» Assigned task: From the line with "M856 1266 872" through the line with "M60 383 1040 662", repeat the entries verbatim, both end lines included, and add nothing.
── Records supplied
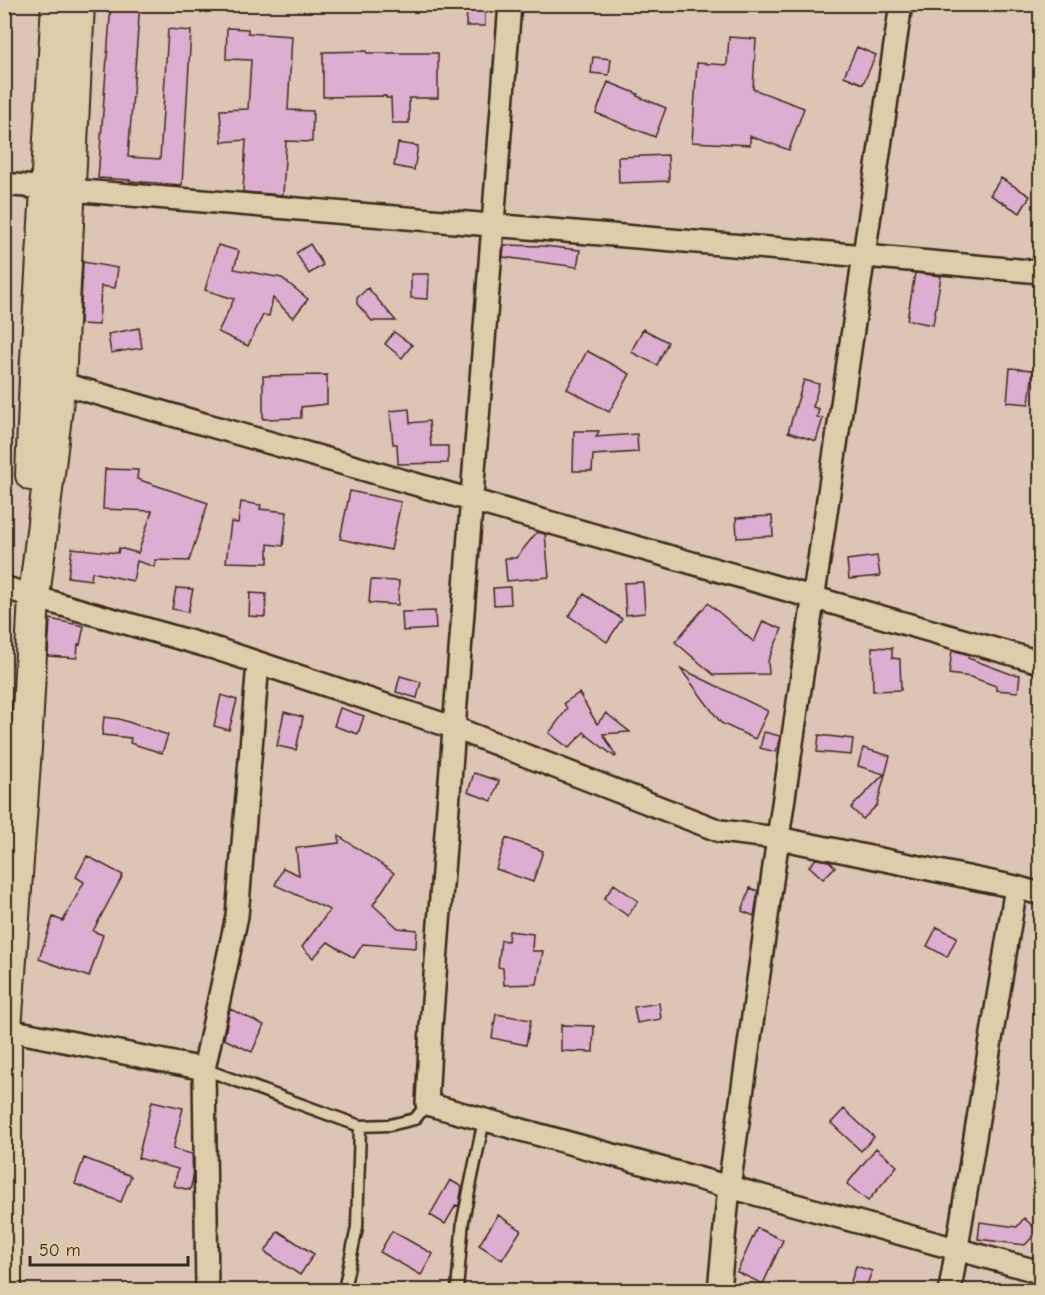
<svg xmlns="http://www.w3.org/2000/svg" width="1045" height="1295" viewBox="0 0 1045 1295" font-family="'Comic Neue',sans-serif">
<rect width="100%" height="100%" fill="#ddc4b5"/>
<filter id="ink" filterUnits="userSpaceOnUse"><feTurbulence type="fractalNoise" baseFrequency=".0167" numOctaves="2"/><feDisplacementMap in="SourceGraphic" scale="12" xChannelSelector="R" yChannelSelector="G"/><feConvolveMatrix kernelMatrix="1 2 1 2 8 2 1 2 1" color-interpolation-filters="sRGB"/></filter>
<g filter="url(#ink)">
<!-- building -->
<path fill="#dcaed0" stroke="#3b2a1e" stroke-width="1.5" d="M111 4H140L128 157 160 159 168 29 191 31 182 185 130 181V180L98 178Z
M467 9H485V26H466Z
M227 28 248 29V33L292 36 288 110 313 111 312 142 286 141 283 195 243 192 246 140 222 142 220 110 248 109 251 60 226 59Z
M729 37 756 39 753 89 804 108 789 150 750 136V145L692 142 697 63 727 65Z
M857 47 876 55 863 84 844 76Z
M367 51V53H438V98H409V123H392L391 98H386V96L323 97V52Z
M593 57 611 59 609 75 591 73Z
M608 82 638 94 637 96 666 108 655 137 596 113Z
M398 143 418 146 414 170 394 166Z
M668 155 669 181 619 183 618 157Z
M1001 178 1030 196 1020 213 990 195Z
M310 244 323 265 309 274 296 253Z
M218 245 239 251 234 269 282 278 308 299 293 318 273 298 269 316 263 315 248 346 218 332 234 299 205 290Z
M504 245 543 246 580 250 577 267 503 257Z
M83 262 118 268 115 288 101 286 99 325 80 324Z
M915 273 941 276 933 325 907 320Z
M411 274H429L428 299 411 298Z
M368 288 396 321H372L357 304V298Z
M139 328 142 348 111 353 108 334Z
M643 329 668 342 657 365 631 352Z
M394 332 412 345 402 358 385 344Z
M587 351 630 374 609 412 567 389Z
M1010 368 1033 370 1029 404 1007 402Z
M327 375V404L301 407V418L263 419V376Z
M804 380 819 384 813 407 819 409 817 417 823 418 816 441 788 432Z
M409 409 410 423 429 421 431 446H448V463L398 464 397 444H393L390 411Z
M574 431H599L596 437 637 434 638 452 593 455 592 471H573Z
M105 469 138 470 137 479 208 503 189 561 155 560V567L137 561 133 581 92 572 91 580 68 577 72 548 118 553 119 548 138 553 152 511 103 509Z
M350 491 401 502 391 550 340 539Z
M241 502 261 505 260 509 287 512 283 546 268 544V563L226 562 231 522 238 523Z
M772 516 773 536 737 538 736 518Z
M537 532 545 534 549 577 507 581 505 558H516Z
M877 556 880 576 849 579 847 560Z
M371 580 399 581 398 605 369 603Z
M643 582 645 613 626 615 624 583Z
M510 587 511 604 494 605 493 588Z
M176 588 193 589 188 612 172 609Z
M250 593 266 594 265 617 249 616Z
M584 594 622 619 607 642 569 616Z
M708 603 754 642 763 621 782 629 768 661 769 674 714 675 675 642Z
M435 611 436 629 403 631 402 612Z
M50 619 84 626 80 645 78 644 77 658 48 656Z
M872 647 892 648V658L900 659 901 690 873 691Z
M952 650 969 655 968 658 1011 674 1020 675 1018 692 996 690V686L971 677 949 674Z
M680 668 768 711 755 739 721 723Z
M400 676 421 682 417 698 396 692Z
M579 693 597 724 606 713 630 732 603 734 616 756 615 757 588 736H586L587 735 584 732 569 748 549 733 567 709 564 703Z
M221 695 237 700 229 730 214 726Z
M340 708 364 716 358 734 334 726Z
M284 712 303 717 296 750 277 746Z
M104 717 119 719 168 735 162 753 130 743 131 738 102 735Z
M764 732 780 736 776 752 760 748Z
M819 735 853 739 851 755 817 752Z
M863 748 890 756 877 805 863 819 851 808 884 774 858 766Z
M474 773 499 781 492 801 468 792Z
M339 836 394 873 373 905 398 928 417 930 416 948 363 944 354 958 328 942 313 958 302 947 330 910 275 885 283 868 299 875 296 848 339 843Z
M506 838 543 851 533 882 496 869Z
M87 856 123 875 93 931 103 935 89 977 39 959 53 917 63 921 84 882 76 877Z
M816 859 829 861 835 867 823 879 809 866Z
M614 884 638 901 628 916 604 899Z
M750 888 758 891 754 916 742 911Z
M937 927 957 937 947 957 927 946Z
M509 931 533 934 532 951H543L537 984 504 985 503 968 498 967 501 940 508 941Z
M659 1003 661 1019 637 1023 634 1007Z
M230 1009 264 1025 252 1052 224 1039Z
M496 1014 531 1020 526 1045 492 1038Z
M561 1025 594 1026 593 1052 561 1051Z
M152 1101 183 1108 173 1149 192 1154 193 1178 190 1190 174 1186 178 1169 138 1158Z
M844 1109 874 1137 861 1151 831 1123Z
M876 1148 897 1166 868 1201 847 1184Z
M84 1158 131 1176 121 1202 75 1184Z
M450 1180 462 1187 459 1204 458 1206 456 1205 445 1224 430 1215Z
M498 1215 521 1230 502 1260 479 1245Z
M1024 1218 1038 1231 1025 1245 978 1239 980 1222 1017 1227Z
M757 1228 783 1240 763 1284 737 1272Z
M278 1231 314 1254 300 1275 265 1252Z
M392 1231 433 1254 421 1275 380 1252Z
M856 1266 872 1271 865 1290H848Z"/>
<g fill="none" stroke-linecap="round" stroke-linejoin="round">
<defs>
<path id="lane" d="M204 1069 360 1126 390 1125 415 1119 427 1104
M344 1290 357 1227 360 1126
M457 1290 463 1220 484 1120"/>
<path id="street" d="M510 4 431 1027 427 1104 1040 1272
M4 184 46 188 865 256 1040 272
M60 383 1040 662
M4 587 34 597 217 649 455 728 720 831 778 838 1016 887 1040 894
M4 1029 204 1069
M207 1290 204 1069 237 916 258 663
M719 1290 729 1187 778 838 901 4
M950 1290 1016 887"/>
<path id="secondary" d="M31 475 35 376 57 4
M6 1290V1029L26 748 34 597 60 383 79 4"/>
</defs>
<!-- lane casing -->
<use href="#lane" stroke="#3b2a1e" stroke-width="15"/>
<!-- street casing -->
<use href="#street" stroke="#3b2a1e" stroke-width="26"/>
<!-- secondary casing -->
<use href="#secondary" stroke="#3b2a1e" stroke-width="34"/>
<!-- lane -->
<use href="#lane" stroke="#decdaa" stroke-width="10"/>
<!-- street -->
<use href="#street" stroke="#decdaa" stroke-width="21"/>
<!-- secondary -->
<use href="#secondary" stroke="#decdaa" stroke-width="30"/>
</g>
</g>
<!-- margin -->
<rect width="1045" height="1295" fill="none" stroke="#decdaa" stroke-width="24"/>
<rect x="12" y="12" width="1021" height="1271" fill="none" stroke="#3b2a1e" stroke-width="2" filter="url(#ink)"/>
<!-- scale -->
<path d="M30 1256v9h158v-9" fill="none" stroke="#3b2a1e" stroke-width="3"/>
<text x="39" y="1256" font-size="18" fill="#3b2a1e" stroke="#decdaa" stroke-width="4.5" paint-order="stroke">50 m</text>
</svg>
────
» Task solution:
M856 1266 872 1271 865 1290H848Z"/>
<g fill="none" stroke-linecap="round" stroke-linejoin="round">
<defs>
<path id="lane" d="M204 1069 360 1126 390 1125 415 1119 427 1104
M344 1290 357 1227 360 1126
M457 1290 463 1220 484 1120"/>
<path id="street" d="M510 4 431 1027 427 1104 1040 1272
M4 184 46 188 865 256 1040 272
M60 383 1040 662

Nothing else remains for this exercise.